Conclusion
131I-Nb109 had high stability, excellent ability to target and treatment PD-L1 positive tumors, and can improve tumor immunogenicity. The results of our study were expected to inspire the development of more novel radiopharmaceuticals to treat NSCLCs.
Methods
131I-Nb109 was synthesized by chloramine-T method. We implemented stability analysis, SDS-PAGE and lipid-water partition coefficient test to assess its quality. Cell uptake assay and SPECT/CT scan were applied to evaluate its ability to target NSCLCs (H460 and A549). CCK8 assay and in vivo efficacy assay were conducted to estimate its therapeutic effect in H460 tumors.
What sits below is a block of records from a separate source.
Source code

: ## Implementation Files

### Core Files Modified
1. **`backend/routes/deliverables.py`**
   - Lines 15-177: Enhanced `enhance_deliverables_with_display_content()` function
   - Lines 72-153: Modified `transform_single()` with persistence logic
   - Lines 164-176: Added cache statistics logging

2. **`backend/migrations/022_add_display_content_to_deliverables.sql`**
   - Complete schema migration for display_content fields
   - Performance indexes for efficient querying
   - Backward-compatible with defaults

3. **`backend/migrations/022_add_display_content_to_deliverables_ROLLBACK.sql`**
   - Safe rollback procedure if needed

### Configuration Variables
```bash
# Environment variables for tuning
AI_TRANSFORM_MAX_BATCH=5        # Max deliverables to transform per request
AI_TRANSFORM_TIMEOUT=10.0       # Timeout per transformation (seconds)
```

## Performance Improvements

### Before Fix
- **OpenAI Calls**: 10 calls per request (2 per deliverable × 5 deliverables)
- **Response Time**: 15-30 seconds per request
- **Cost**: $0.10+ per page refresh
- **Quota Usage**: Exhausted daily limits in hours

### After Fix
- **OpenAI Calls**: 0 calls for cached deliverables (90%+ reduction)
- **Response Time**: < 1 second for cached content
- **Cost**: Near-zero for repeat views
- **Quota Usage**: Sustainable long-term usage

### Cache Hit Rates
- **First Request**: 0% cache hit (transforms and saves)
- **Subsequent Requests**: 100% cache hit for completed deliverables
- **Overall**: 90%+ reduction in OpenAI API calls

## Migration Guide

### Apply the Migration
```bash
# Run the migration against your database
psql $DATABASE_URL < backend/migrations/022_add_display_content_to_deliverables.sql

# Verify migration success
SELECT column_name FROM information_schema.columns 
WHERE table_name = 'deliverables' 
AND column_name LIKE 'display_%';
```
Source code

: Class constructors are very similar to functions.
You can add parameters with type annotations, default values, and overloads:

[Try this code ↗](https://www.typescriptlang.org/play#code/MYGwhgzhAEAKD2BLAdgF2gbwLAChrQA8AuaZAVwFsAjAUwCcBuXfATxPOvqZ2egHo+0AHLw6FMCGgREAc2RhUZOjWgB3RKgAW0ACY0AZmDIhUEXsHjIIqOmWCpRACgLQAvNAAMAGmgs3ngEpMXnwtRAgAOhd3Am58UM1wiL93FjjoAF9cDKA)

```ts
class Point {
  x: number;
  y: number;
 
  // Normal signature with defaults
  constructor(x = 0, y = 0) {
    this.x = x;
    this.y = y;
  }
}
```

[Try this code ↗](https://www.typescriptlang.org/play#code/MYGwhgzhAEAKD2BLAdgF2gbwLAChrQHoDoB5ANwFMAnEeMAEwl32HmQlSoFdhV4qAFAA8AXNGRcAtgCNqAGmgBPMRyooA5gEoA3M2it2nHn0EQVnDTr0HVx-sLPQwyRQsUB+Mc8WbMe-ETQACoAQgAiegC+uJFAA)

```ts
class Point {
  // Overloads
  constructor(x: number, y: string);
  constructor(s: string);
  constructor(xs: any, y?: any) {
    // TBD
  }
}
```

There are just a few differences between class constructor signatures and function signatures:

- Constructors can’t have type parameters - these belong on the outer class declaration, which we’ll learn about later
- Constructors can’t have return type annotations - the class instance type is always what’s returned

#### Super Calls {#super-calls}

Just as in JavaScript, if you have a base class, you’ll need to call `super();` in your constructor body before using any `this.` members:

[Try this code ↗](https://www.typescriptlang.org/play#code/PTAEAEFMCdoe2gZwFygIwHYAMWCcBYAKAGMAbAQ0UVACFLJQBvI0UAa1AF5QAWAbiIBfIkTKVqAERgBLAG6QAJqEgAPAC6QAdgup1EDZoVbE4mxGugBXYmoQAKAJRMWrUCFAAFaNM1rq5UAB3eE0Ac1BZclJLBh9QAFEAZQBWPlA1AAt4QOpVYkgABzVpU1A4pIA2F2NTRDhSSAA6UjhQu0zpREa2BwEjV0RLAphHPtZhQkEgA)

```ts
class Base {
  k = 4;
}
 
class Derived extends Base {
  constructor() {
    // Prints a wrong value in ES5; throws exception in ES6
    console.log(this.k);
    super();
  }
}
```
Damage-associated molecular patterns (DAMPs) release in H460 cells incubated with 131I-Nb109 was investigated by western blot and ATP test kit.
Purpose
Nanobodies have become promising carriers due to excellent in vivo properties. Radiopharmaceutical therapy targeting programmed cell death ligand 1 (PD-L1) is an effective therapeutic strategy. Our study aimed to explore therapeutic efficacy of 131I labeled PD-L1 nanobody (Nb109) in non-small cell lung cancers (NSCLCs) in vitro and in vivo.
Results
131I-Nb109 was hydrophilic with high labeling rate (69.51-98.06%), radiochemical purity (99.17% ± 0.76%) and stability. Cell uptake experiments showed that H460 cells (PD-L1 positive) compared with A549 cells (PD-L1 negative) had higher 131I-Nb109 uptake. SPECT/CT imaging revealed the accumulation of 131I-Nb109 in H460 tumor within 48 h. 131I-Nb109 inhibited H460 tumor growth without toxic side effects in contrast with control group. It also induced H460 cells to release DAMPs (adenosine triphosphate, high mobility group box 1, and heat shock protein 70).